Abstract
Bacteriocinogenic cultures can represent a natural way to increase the safety of cheeses made from raw milk, in which a relevant role in ripening and flavor formation is exerted by the nonstarter lactic acid bacteria (NSLAB). Since the latter can be inhibited by bacteriocin producers, this study evaluated to which extent a nisinogenic culture inoculated at low initial levels can affect the growth rate and peptide degradation activity of the nisin-sensitive cheese isolate Lactobacillus plantarum LZ by comparison with its isogenic variant, L. plantarum LZNI, with increased immunity to nisin.
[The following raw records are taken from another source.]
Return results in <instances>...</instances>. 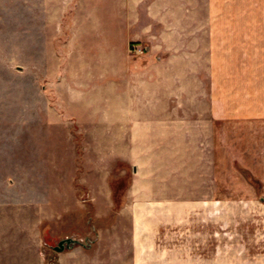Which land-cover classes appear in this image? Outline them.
<instances>
[{"label":"crops","instance_id":"1","mask_svg":"<svg viewBox=\"0 0 264 264\" xmlns=\"http://www.w3.org/2000/svg\"><path fill=\"white\" fill-rule=\"evenodd\" d=\"M0 24L24 26V54L66 57L48 111L0 113V264H44L46 241L88 239L50 229L77 182L101 215L96 256L78 245L58 264L102 263L103 207L129 224L122 263L264 264V62L251 60L264 0H0ZM47 135L70 137L65 194L59 176L44 192L8 174L31 166L27 138L37 157Z\"/></svg>","mask_w":264,"mask_h":264},{"label":"rangeland","instance_id":"2","mask_svg":"<svg viewBox=\"0 0 264 264\" xmlns=\"http://www.w3.org/2000/svg\"><path fill=\"white\" fill-rule=\"evenodd\" d=\"M22 28H24V26L19 24H0V113H8L13 117L14 114H18L21 111L28 117L33 118L35 112H38V110L39 112L43 111L44 113L48 111L46 109L47 100H50L51 95H54L51 94L50 85L56 80L63 79L65 76L66 72L62 71L63 66L59 63H65L66 57L61 55L56 56L50 53L46 55H35L30 52L24 54V50L20 49V47L24 46V40L22 39V34L20 32ZM49 42L50 41H44V43L48 44ZM129 45L141 47L136 43H131ZM48 48H50V46H48ZM49 51L50 49L48 52ZM129 55L133 56L131 53H129ZM251 60L252 62H264V56H252ZM59 65L60 68H58ZM42 87H44V89ZM39 100L41 103L39 102L36 105L35 101ZM5 121H0V123ZM31 122L33 123L34 121L31 120ZM17 123L18 121L12 119L8 120L6 127L9 130H13L18 126ZM28 139L29 138H27V159L29 160L28 165L31 164V166L23 169L11 168L8 174L14 178L25 175L27 186H34L38 181L39 184H43L44 192L50 191V183L54 182L58 178L57 176H59L63 179L62 182L64 186L60 185V187L65 194L66 181L64 179H66L68 172H72L73 170V168L67 167L66 162L71 158V156L69 157L67 154V142L70 137L58 136L55 141L56 144L52 146L50 136H44L42 144L38 147L41 152L37 154V157H35L34 145H30L33 143L28 142ZM75 139L79 141V143L82 141L81 136L75 137ZM87 146L89 147V145ZM78 152V155L80 156L78 160L81 161L83 159L82 155L84 154L85 156L86 150L84 152ZM88 155L91 157V151ZM35 159H37V161L38 159L43 160L42 165L36 167L32 166L35 163L37 164V162L34 161ZM53 161L59 164L62 163L64 166L50 167V164ZM78 170L81 171V169ZM124 185V182H121L120 185L116 184L115 178L113 177L110 186L112 190H115L117 188H123ZM70 186L71 191L72 189L74 190L75 198L63 201L65 202V205L63 207L60 206L59 208L60 215L58 220L51 223V234L53 233L52 235L58 237L61 234H70L72 230L80 231L81 229H90V231L85 233L88 234V239L83 240L79 238L78 241L81 246L84 245L85 249H91V247H93L90 256L94 259L93 257L96 256L95 252L97 251V248L96 246H93L95 243L94 239H96L93 230H95L94 227L98 226V219L101 215L91 206L92 201L88 199V193L91 192L89 189L85 188L82 183L78 182L73 185L70 183L69 187ZM67 204L70 205V208H67ZM72 204L75 207L74 211ZM47 224L50 223H44V228L48 226ZM129 235L128 222L125 223L120 217L115 216V210H113V208L107 214L103 207L102 263L98 262L96 264H130L129 257L125 256L123 263L120 262L121 259L118 258L116 252L119 251L118 247L121 248V245L118 244V247L115 246L116 240H123L124 243L122 244V248H124V253H128ZM51 241L53 243L46 241L47 245H43L42 258L44 264H58L59 254L62 253H58L53 249L59 241L55 242L56 240L54 241L52 239ZM126 255L128 256L129 254ZM91 262L93 261L91 260Z\"/></svg>","mask_w":264,"mask_h":264},{"label":"water","instance_id":"3","mask_svg":"<svg viewBox=\"0 0 264 264\" xmlns=\"http://www.w3.org/2000/svg\"><path fill=\"white\" fill-rule=\"evenodd\" d=\"M81 245L77 239L74 238H65L60 240L55 247H53L54 251L60 253L65 250H70L76 245Z\"/></svg>","mask_w":264,"mask_h":264},{"label":"built area","instance_id":"4","mask_svg":"<svg viewBox=\"0 0 264 264\" xmlns=\"http://www.w3.org/2000/svg\"><path fill=\"white\" fill-rule=\"evenodd\" d=\"M128 52L133 54V56H139L143 54V49L139 46L129 45Z\"/></svg>","mask_w":264,"mask_h":264}]
</instances>
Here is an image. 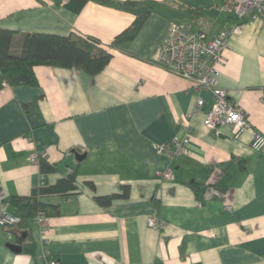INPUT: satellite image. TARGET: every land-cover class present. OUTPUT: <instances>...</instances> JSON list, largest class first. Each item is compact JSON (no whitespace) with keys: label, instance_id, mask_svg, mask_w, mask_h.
<instances>
[{"label":"crops","instance_id":"1","mask_svg":"<svg viewBox=\"0 0 264 264\" xmlns=\"http://www.w3.org/2000/svg\"><path fill=\"white\" fill-rule=\"evenodd\" d=\"M111 1L89 0L76 13L67 0H0V28L17 32L16 45L26 33L72 34L95 38L113 54L95 75L37 65L36 84L0 86L6 208L18 214L13 199L32 195L44 174L49 190L41 200L58 210L47 234L33 219L0 224V264H264V149L251 146L252 129L237 140L229 127L204 125L208 91L187 129L182 122L195 111L198 92L154 61L172 23L195 29L205 16L208 35L216 34L228 20L219 9L224 0ZM146 11L136 36L114 45ZM229 44L218 85L264 133V24L248 21ZM186 132V152L174 160L158 152V143ZM166 167L173 181L158 176ZM125 186L127 196L96 198ZM11 242L22 250L10 249Z\"/></svg>","mask_w":264,"mask_h":264},{"label":"built area","instance_id":"2","mask_svg":"<svg viewBox=\"0 0 264 264\" xmlns=\"http://www.w3.org/2000/svg\"><path fill=\"white\" fill-rule=\"evenodd\" d=\"M219 9L227 12L228 20L224 26L214 35H208L211 23L205 16L196 19L197 28L191 24L172 23L164 41L155 48L154 61L167 71L191 81L192 87L198 92L196 108L189 112L183 120V125L188 129L195 113L204 106L203 91L212 95V104L208 109L204 125L209 129L229 127L232 136L240 139L248 130L252 129L251 146L256 151L264 149V133L253 128L248 112L242 105L232 101L228 91L218 85V76L221 67L225 64V51L229 47L230 37L234 34H242L248 21L260 20L264 24V0H224ZM188 132V131H187ZM182 138H174L160 142L156 145L158 152L165 154L174 160L179 154L187 151L190 142L188 133ZM29 161L39 163V156L32 155ZM73 169H69V173ZM160 178L170 181L175 179L172 168L166 167L158 170ZM45 181V175H41L37 186ZM225 210H231V205H226ZM21 218L11 213L6 208L4 191L0 192V224L3 227L17 225ZM35 224L41 227L43 233L51 231L52 218L44 211H39L33 218ZM149 226L158 228L159 224L155 217L148 219ZM49 264H57L52 260Z\"/></svg>","mask_w":264,"mask_h":264},{"label":"trees","instance_id":"3","mask_svg":"<svg viewBox=\"0 0 264 264\" xmlns=\"http://www.w3.org/2000/svg\"><path fill=\"white\" fill-rule=\"evenodd\" d=\"M89 0H67L66 6L78 13ZM102 4H111V0H96ZM149 11L138 16L131 26L118 34L114 45L136 36L144 24ZM18 37L16 31L0 28V86L8 84H36L34 67L37 65H51L66 68H80L89 74L95 75L107 66L113 54L101 46L95 38L88 36L61 35L55 33H26L19 39V45L15 44ZM28 104H26V107ZM74 170L69 173L70 179L74 176ZM121 194L113 193L101 195L96 198L109 203L113 198L127 196L129 188L124 187ZM46 181L41 186H35L32 195L18 196L13 199L17 205H21L18 215L21 221L17 225H28L39 211L48 215L58 213L53 205L42 202L41 195L47 192ZM11 227V226H9Z\"/></svg>","mask_w":264,"mask_h":264},{"label":"water","instance_id":"4","mask_svg":"<svg viewBox=\"0 0 264 264\" xmlns=\"http://www.w3.org/2000/svg\"><path fill=\"white\" fill-rule=\"evenodd\" d=\"M85 155H79V158H83ZM7 246L13 251L20 252L22 250V245L17 242L8 243Z\"/></svg>","mask_w":264,"mask_h":264}]
</instances>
A growth delay of the nisin sensitive strain was observed only when its initial number was 100-fold lower than the nisin producer and nisin was added as an inducer of its own production. In this case, the amount of free α-amino groups was significantly different between cultures of L. plantarum LZ and LZNI only at Day 1. Reverse Phase High Performance Liquid Chromatography (RP-HPLC) highlighted a few differences between the peptide profiles of co-cultures L. plantarum LZ and LZNI. However, results showed that the bacteriocin producer did not dramatically influence the behavior of the sensitive NSLAB and that the evaluation of the effects on microbial contaminants in cheese is worthwhile.
Highlights
Many Protected Designation of Origin (PDO) cheese productions follow manufacturing guidelines that prescribe use of raw milk
Data on the sensitivity to nisin of the nonstarter lactic acid bacteria (NSLAB) strains tested are reported in Table 1 in terms of diameter of the inhibition halo formed in the deferred agar spot test with L. lactis subsp. lactis DSM
L. paracasei isolated from cheese, for being one of the most sensitive to nisin and for the availability of a food-grade variant with increased immunity to nisin developed in a previous study [15]
Summary
Many Protected Designation of Origin (PDO) cheese productions follow manufacturing guidelines that prescribe use of raw milk. In this way, the diversity of the natural microbiota responsible for sensory distinctness, and, primarily, the starter lactic acid bacteria (SLAB) and nonstarter lactic acid bacteria (NSLAB), is preserved. Due in part to their peptide hydrolyzing activity, which increases the amount of short peptides and free amino acids after the proteolysis carried out by rennet and SLAB. L. plantarum influenced proteolysis and the amounts of individual amino acids in Canestrato Pugliese PDO cheese and predominated from 7–15 days until 90 days of ripening [4]. L. plantarum strains carry out transamination of amino acids with their conversion to flavor active compounds [5].